ЗАДАНИЕ: Выпишите без изменений часть текста об «Ипполите» Еврипида, которая начинается со слов, содержащих «Целью моего послесловия», и заканчивается словами «его поэтических красот.».

ИСХОДНЫЙ ТЕКСТ:

▼

I
В 428 г. до р. Хр. на афинскую сцену был поставлен второй «Ипполит» Еврипида. Это была одна из тех увенчанных, но чисто аттических пьес, эстетическое влияние которых не перешло за грань античного мира. Драмой значения всемирно-исторического пришлось стать первому, не дошедшему до нас «Ипполиту», через вдохновленного им Сенеку.
Целью моего послесловия будет опыт эстетического разбора уцелевшей трагедии. Какие бы то ни было сопоставления этой удивительной пьесы с одноименными ей произведениями других народов не входят в мою задачу, но не потому, чтобы я считал этот вопрос исчерпанным, даже после работы Калькмана, а лишь потому, что мне хотелось бы для настоящего случая по возможности изолировать «Венчающего Ипполита» и заняться исключительно, насколько сумею, усилением и углублением его поэтических красот.

▲

Строки из набора данных:

▼

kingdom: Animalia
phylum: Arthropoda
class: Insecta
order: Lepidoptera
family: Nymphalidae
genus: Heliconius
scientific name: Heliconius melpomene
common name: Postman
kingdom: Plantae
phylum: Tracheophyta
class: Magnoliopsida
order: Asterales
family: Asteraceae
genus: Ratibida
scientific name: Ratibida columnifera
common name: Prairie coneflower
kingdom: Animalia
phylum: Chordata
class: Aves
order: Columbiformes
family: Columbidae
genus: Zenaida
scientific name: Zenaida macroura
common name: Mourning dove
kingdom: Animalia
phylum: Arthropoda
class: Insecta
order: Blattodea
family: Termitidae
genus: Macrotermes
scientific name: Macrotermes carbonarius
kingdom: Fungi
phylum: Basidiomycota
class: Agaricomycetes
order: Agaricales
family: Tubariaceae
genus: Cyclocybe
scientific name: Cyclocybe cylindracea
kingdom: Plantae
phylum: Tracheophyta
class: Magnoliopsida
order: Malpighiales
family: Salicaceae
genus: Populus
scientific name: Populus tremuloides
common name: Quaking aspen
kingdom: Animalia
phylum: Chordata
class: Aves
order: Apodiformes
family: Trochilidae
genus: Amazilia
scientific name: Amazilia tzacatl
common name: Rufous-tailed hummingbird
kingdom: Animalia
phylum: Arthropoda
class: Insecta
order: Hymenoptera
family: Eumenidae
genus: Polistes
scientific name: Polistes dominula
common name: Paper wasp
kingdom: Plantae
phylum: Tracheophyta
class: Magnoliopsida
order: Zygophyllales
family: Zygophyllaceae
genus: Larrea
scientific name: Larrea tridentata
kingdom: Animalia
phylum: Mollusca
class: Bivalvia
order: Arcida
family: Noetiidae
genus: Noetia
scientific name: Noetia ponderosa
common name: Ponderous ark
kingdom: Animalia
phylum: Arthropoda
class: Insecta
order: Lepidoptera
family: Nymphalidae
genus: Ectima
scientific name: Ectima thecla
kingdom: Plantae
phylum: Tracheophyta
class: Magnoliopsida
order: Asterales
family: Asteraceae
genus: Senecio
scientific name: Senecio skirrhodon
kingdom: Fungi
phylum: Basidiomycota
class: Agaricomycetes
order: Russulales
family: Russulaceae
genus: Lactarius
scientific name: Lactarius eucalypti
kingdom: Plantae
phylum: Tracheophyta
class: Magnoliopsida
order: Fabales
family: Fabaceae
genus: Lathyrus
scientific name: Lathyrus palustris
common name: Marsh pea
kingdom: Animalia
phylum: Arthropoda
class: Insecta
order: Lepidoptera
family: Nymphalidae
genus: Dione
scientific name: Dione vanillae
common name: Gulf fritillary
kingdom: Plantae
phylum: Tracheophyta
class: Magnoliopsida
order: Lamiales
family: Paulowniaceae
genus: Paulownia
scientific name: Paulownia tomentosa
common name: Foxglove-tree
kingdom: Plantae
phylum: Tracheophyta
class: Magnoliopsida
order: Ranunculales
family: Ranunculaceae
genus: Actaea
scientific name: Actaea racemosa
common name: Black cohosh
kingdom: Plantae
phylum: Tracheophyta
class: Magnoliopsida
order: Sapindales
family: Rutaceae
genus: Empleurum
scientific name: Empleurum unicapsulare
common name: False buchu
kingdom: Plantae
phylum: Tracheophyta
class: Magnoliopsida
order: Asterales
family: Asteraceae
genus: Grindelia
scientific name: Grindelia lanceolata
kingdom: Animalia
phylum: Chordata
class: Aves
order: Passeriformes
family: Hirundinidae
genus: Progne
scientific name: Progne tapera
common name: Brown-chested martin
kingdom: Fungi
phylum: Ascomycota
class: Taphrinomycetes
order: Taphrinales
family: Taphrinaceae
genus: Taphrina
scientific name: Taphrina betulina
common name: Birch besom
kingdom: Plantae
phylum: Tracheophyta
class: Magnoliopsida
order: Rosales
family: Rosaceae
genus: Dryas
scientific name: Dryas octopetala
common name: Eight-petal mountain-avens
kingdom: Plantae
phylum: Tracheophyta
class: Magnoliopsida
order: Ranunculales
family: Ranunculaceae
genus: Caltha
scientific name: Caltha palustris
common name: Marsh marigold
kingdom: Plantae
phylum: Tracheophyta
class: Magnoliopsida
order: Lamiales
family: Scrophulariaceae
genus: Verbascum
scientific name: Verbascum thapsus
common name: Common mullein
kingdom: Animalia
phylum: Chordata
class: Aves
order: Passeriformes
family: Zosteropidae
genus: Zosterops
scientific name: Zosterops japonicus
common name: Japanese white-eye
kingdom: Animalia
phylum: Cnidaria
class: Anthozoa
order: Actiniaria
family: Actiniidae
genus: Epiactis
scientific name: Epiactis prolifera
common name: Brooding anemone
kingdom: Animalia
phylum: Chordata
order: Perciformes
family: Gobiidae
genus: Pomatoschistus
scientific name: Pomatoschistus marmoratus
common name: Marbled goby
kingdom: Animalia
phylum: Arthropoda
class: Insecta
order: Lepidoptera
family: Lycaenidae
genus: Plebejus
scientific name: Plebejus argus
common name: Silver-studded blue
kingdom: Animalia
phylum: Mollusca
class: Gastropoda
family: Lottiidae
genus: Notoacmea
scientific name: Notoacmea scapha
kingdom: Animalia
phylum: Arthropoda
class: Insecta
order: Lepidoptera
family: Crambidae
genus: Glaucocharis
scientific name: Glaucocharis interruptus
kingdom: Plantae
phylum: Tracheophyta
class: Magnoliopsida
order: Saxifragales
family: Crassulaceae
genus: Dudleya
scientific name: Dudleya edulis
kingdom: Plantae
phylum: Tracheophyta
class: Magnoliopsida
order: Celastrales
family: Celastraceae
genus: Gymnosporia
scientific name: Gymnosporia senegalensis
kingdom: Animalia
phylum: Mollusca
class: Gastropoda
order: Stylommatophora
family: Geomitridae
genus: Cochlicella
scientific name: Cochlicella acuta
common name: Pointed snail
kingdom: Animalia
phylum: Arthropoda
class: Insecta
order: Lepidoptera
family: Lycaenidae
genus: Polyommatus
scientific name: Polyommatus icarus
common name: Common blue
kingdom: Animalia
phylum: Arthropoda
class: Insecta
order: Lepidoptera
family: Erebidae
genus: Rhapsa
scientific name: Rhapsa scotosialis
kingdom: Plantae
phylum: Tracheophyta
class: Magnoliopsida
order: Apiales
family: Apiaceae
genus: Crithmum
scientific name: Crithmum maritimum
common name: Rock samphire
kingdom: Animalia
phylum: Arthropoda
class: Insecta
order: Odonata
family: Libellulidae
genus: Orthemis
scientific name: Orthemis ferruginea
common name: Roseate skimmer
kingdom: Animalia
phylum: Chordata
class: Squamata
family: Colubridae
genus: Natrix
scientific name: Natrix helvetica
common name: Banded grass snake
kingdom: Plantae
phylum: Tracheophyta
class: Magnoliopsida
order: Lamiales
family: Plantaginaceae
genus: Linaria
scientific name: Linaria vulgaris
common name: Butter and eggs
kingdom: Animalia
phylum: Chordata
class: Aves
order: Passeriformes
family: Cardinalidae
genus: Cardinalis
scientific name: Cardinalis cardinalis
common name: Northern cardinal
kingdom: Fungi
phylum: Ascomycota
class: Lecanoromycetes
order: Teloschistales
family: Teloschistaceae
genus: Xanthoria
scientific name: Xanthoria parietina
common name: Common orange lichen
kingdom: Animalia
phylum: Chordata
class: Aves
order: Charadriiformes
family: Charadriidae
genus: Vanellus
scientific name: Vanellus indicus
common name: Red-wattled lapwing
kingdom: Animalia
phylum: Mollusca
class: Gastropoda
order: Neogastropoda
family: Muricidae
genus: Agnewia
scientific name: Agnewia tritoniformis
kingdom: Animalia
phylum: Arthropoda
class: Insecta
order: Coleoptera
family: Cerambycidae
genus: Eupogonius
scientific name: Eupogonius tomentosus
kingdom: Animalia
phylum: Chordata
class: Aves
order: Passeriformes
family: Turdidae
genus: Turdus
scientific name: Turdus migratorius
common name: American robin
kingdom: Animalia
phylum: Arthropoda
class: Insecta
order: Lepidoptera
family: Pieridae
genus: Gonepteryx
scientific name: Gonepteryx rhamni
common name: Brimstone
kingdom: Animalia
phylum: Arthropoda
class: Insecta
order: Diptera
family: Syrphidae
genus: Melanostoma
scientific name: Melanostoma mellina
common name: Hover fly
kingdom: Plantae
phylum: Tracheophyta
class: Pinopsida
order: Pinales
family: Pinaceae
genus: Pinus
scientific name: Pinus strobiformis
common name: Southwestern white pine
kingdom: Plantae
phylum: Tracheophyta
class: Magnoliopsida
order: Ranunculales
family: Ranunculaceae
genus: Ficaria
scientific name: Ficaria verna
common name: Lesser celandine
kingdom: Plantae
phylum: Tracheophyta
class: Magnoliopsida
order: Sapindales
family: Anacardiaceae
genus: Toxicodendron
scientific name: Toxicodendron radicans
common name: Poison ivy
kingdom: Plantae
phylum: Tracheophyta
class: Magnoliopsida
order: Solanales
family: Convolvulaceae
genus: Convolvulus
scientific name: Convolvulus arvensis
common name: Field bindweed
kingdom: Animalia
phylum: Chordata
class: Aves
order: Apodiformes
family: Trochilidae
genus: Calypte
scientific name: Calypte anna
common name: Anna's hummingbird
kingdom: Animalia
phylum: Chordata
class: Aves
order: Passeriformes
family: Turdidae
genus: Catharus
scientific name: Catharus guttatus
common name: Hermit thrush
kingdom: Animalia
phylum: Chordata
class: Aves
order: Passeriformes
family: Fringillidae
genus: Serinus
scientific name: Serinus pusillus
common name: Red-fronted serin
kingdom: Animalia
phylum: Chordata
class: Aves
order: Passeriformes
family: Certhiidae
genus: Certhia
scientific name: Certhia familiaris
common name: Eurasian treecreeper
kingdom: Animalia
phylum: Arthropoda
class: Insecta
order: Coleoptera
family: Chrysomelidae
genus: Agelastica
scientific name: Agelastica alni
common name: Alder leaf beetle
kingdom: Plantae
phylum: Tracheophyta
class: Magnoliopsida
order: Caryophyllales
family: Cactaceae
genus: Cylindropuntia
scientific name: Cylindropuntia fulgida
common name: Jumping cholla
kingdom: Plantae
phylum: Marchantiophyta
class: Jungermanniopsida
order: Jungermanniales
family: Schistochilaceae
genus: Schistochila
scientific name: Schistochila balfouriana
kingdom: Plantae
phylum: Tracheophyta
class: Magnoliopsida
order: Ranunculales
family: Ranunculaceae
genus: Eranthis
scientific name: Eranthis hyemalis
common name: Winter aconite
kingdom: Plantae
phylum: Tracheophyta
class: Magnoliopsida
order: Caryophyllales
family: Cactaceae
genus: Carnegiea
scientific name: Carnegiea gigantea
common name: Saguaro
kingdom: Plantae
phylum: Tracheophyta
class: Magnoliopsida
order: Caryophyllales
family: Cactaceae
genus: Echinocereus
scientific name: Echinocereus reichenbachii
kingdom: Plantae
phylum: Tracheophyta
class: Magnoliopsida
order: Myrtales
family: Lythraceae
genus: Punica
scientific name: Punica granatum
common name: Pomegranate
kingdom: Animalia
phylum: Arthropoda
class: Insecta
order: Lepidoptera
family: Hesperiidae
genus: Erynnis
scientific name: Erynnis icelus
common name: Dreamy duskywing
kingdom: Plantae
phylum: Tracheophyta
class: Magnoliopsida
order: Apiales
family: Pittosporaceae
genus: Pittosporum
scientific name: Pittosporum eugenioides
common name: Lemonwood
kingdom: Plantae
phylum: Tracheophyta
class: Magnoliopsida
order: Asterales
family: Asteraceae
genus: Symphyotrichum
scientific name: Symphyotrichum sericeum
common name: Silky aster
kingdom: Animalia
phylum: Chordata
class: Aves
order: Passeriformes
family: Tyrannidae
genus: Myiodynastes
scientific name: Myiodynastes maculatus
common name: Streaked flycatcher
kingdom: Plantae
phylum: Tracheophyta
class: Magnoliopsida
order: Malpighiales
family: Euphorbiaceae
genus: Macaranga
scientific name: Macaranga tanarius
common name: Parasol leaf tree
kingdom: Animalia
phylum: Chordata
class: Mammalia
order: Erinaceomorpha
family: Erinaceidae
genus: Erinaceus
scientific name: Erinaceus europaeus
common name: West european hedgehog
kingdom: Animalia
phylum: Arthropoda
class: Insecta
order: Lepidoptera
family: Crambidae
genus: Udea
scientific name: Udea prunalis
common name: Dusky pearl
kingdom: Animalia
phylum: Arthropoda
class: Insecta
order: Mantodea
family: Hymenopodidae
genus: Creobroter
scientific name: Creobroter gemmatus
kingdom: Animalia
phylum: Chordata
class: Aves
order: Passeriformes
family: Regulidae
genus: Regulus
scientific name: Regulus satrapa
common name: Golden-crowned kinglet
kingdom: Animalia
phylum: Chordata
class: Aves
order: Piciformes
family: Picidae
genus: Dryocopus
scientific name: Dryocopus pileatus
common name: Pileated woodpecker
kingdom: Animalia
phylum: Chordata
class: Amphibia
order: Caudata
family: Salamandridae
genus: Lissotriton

▲

ОЖИДАЕМЫЙ ОТВЕТ:
Целью моего послесловия будет опыт эстетического разбора уцелевшей трагедии. Какие бы то ни было сопоставления этой удивительной пьесы с одноименными ей произведениями других народов не входят в мою задачу, но не потому, чтобы я считал этот вопрос исчерпанным, даже после работы Калькмана, а лишь потому, что мне хотелось бы для настоящего случая по возможности изолировать «Венчающего Ипполита» и заняться исключительно, насколько сумею, усилением и углублением его поэтических красот.